> Problems to solve
A - Condense the paragraph beginning "In a statement, Molly Levinson" from the article on the US Soccer settlement into a single shorter sentence that keeps its main facts.
B - In the article on the US Soccer settlement, quote everything from "The latter claim, US" down to "equal pay claims." without changing a word.
C - Write what comes next in the article on the US Soccer settlement, picking up after its final sentence.

US Soccer reaches deal with women’s national team in fight for equal working conditions, but not equal pay
The United States Soccer Federation and the US Women’s National Team have reached an agreement — but not about equal pay.
The two sides have reached a deal resolving the unequal working conditions claim that the USWNT put forth as part of a larger lawsuit from March 2019, which claims the women were paid less than the men’s team and were also subjected to unequal conditions.
The latter claim, US Soccer announced Tuesday, has been resolved, with both parties having filed a proposed settlement. In it, the federation pledges to implement policies specifically related to “hotel accommodations, staffing, venues, and travel.”
In a statement, Molly Levinson, a spokeswoman for the USWNT players, emphasized the deal does not indicate the end of the legal battle, saying the team still plans to appeal the court’s decision this past May dismissing the team’s equal pay claims.
The deal, Levinson said, doesn’t “account for the central fact in this case that women players have been paid at lesser rates than men who do the same job.”
“We remain as committed as ever to our work to achieve the equal pay that we legally deserve,” she said. “Our focus is on the future and ensuring we leave the game a better place for the next generation of women who will play for this team and this country.”

> Stored rows
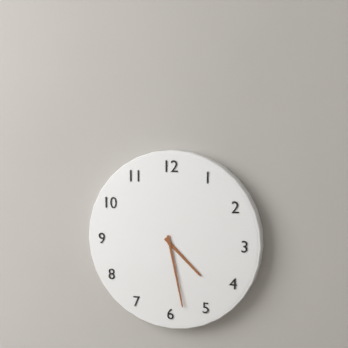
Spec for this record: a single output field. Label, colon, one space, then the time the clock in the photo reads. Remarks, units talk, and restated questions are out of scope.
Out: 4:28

---

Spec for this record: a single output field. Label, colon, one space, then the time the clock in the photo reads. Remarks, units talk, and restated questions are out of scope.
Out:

> Answers below
A - USWNT players' spokeswoman Molly Levinson said the deal does not end the legal fight, since the team still plans to appeal the court's May dismissal of its equal pay claims.

B -
The latter claim, US Soccer announced Tuesday, has been resolved, with both parties having filed a proposed settlement. In it, the federation pledges to implement policies specifically related to “hotel accommodations, staffing, venues, and travel.”
In a statement, Molly Levinson, a spokeswoman for the USWNT players, emphasized the deal does not indicate the end of the legal battle, saying the team still plans to appeal the court’s decision this past May dismissing the team’s equal pay claims.

C -
Cindy Parlow Cone, US Soccer president and a former USWNT player, called Tuesday’s deal a “positive step forward,” and she urged the team to accept the standing offer to discuss contract options.
“As a former USWNT player, I can promise you that I am committed to equality between the USWNT and USMNT,” she said in a statement, referring to the men’s national team. “My goal is, and has always been, to come to a resolution on all equal pay matters and inspire a new era of collaboration, partnership and trust between the USWNT and the Federation.”
US Soccer president: Equal pay demands would ‘bankrupt’ the organization
In a conference call following the announcement, Cone told reporters that the federation has reached out to the team and offered them the same contract as the men for games controlled by US Soccer. However, Cone said, the team is requesting the federation make up the FIFA World Cup prize money, a “vast majority of the $66 million they’re requesting in back pay.”
Making up that money, Cone said, would likely bankrupt US Soccer.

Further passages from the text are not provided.